(Bloomberg) -- Traders upped bearish yen positions to a record high in the days ahead of the Bank of Japan’s policy meeting, as a weakening currency fueled intervention risks. 

Combined bets by hedge funds and asset managers on yen weakness climbed to 184,180 contracts in the week through Tuesday, April 23, surpassing the record net short position set the week prior, according to Commodity Futures Trading Commission data going back to 2006. 

Holders of yen shorts were rewarded Friday as the Japanese currency sank 1.4% to a fresh, 34-year low 157.88 per dollar on Friday. The retreat came after the Bank of Japan held monetary policy steady at the conclusion of its meeting, disappointing traders hoping for hawkish signals from Governor Kazuo Ueda, and after a reading of underlying US inflation data matched expectations. 

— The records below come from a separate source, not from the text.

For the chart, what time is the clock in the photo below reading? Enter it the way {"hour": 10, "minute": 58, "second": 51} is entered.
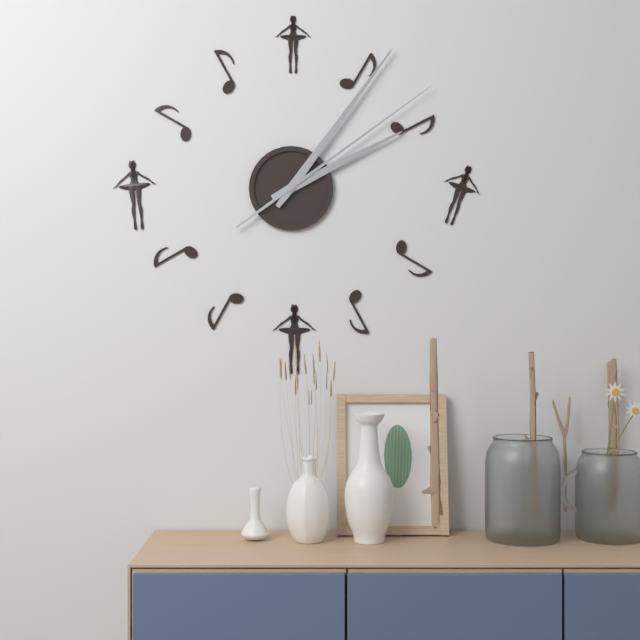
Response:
{"hour": 2, "minute": 6, "second": 9}
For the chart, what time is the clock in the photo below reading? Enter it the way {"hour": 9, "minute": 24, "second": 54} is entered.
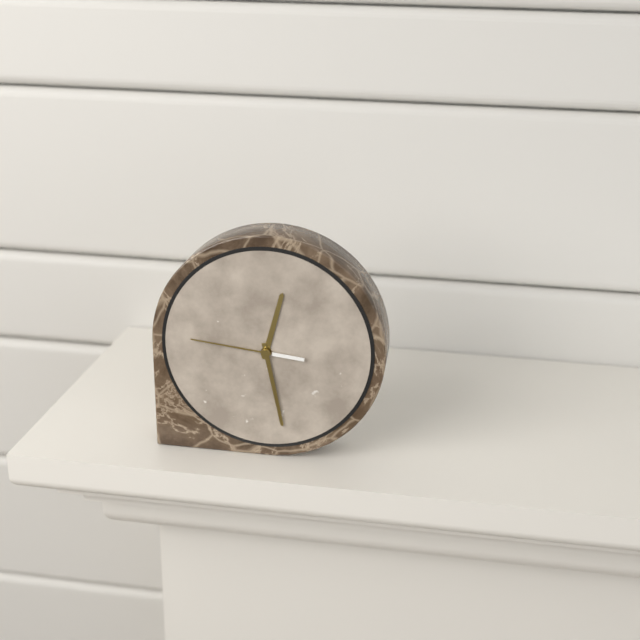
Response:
{"hour": 12, "minute": 28, "second": 46}
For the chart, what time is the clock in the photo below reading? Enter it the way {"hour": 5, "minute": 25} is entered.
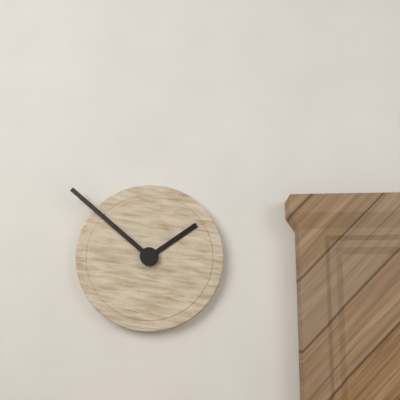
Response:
{"hour": 1, "minute": 52}
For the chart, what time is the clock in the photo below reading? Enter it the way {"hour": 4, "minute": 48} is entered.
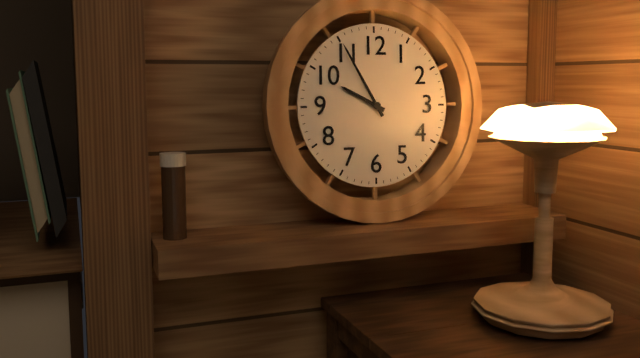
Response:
{"hour": 9, "minute": 55}
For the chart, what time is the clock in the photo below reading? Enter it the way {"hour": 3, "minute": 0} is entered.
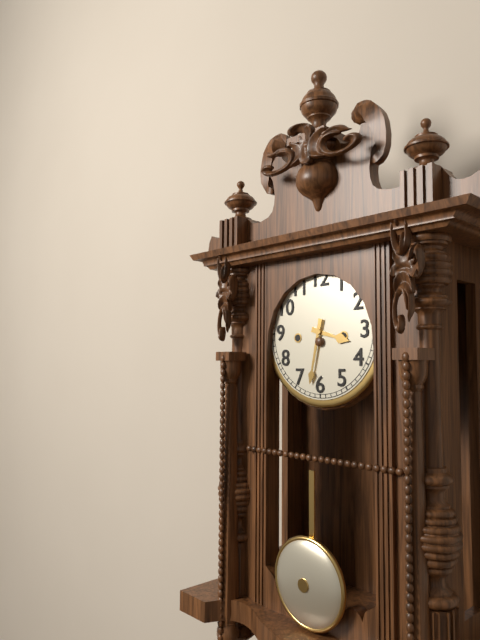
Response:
{"hour": 3, "minute": 32}
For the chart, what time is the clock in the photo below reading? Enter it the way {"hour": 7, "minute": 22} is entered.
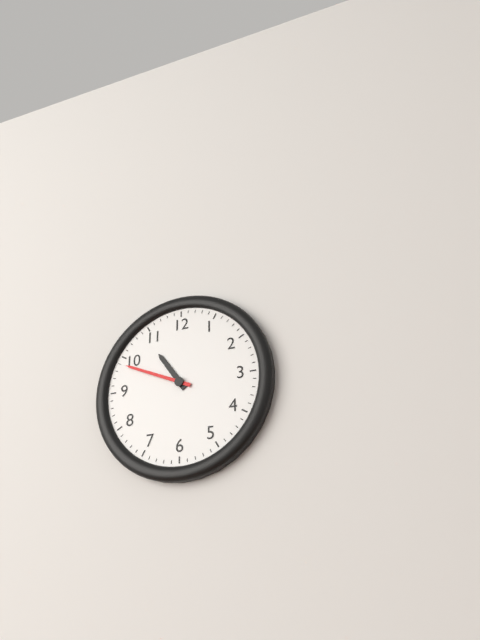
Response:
{"hour": 10, "minute": 49}
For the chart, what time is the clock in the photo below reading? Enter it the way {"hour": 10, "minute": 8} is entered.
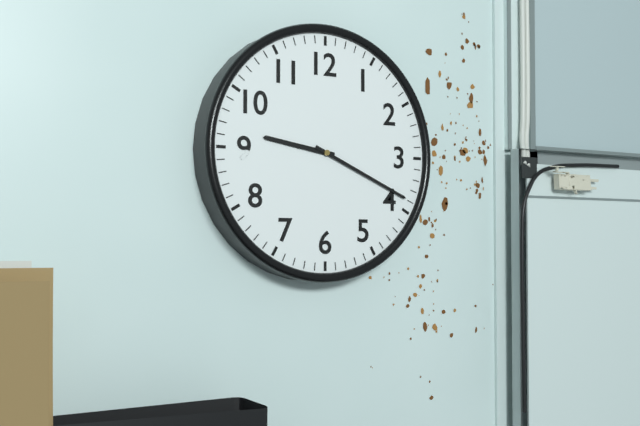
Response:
{"hour": 9, "minute": 19}
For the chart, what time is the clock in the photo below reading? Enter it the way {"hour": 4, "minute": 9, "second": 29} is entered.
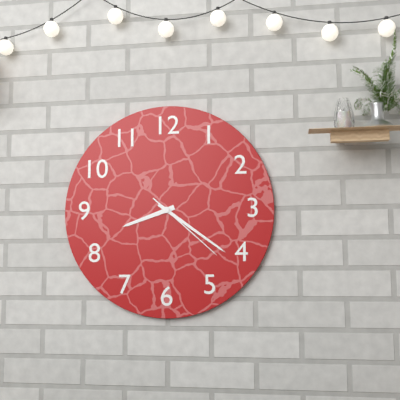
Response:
{"hour": 8, "minute": 21, "second": 22}
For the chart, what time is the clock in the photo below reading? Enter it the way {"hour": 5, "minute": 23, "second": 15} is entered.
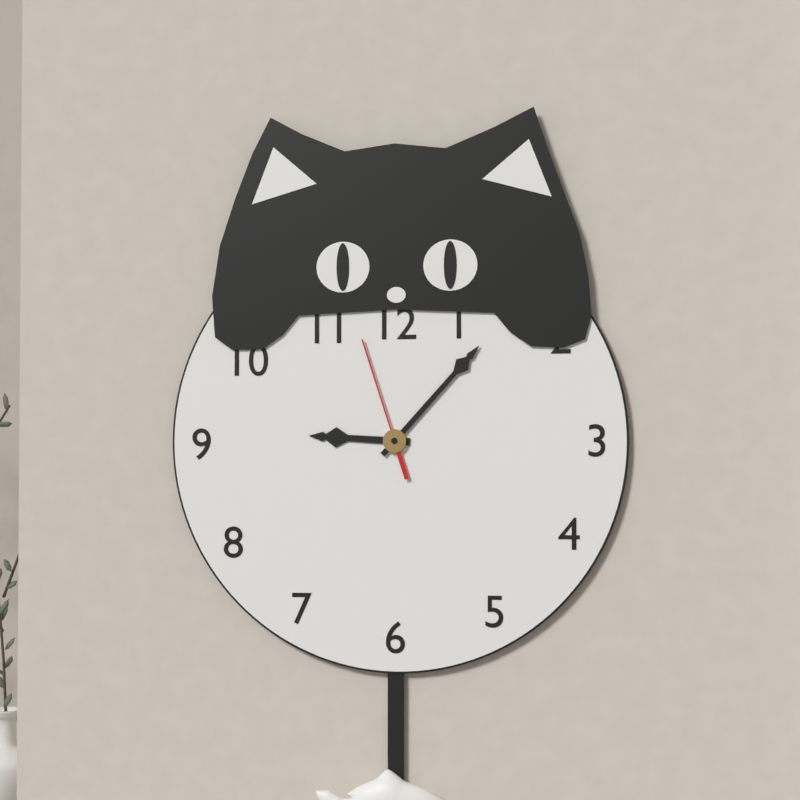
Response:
{"hour": 9, "minute": 7, "second": 57}
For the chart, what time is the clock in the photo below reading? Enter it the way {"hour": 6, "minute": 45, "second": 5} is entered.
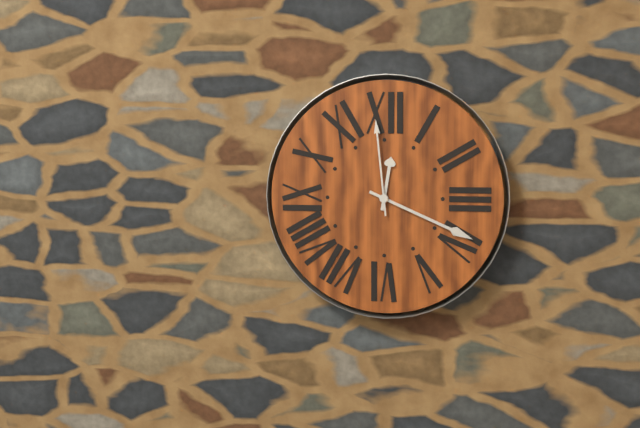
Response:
{"hour": 12, "minute": 19, "second": 59}
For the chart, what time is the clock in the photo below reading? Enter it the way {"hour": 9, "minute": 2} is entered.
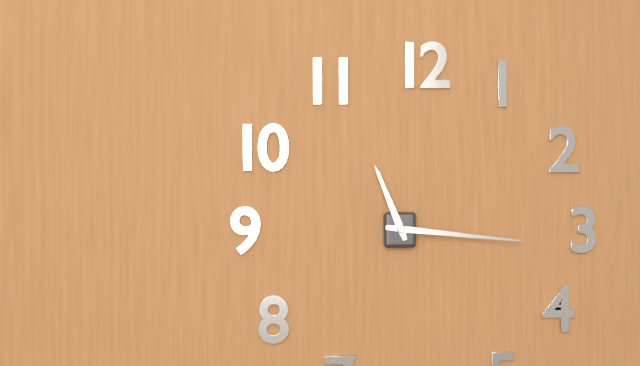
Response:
{"hour": 11, "minute": 16}
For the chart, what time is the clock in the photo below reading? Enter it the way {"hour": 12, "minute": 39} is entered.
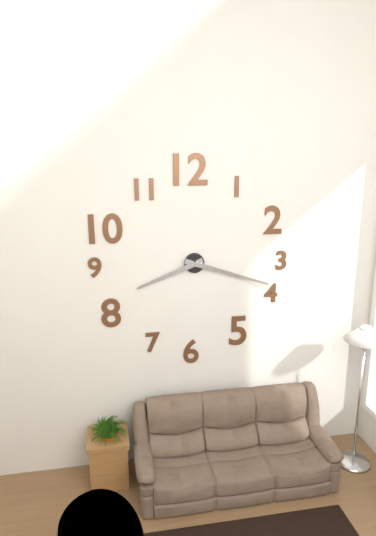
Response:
{"hour": 8, "minute": 18}
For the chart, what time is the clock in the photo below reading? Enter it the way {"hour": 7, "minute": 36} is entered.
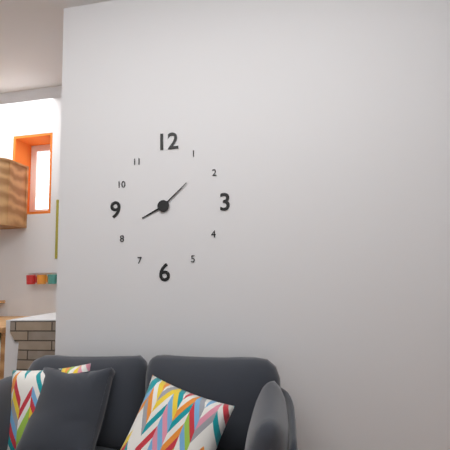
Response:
{"hour": 8, "minute": 8}
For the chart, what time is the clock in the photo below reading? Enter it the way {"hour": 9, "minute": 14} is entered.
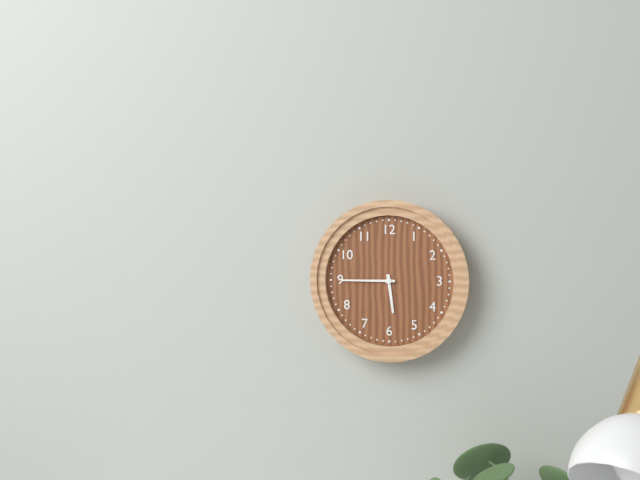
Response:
{"hour": 5, "minute": 45}
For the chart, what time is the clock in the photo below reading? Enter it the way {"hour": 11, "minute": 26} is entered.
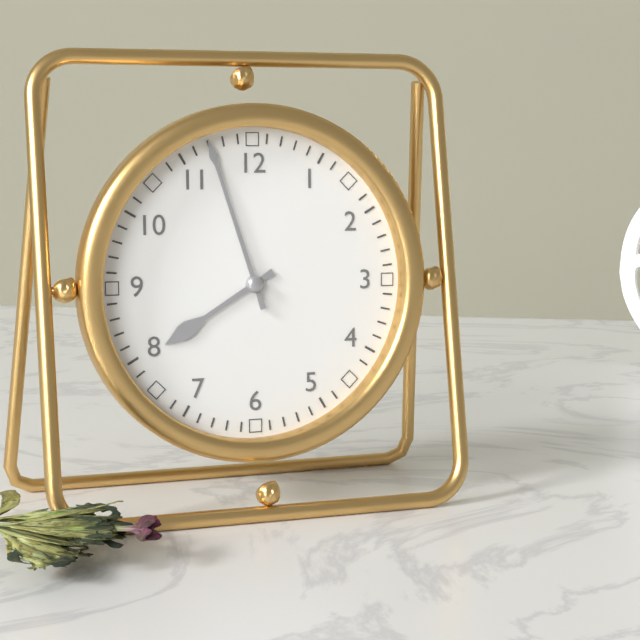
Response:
{"hour": 7, "minute": 57}
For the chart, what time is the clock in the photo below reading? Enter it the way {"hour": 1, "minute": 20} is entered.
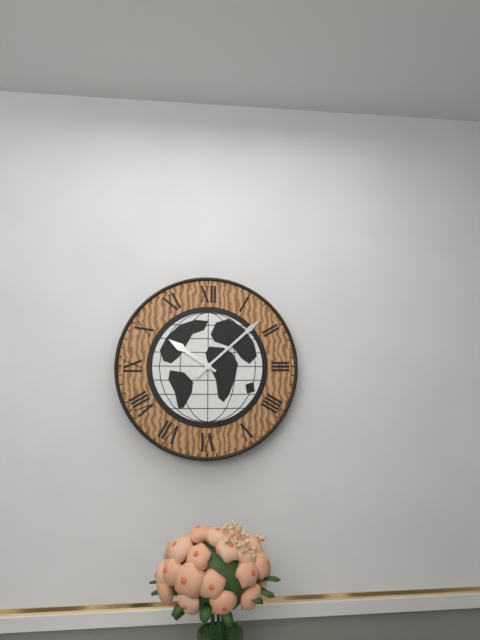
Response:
{"hour": 10, "minute": 8}
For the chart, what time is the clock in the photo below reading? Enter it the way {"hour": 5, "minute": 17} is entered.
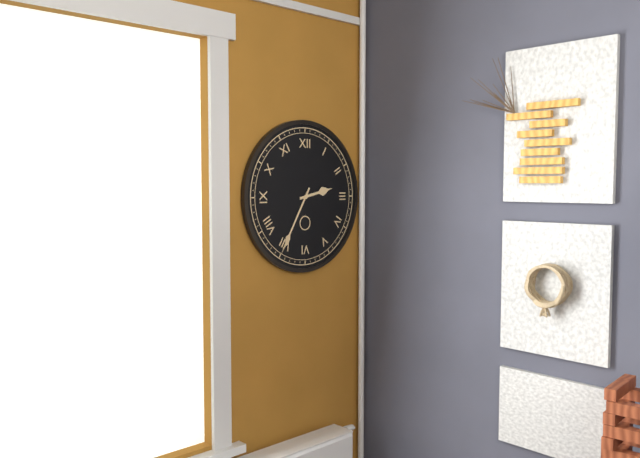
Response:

Read more: Yen Drops Beyond 157 Per Dollar as BOJ Keeps Key Rate Unchanged

The yen’s weakness so far this year has raised the risk that officials may soon step in to the market to stop the selloff. The currency has lost more than 10% of its value versus the greenback this year, the worst performer among Group-of-10 peers. Driving the depreciation is the yawning gap between the interest rates in the US — which are at highest in decades after the Fed’s aggressive tightening cycle — and those in Japan, where borrowing costs remain stubbornly low near zero. 

“The lack of meaningful change sends a clear message – the BOJ’s reaction function is not as sensitive to the FX rate as market participants believed, at least not at current levels,” wrote NatWest currency strategists Brian Daingerfield and Antony George in a Friday note, following the Bank of Japan’s meeting and before the release of the CFTC data.

On the other hand, “the clearest factor pushing for intervention is positioning and momentum,” they said.

Read more: Why the Yen Is So Weak and What That Means for Japan: QuickTake

(Corrects to indicate actual number of contracts in second paragraph.)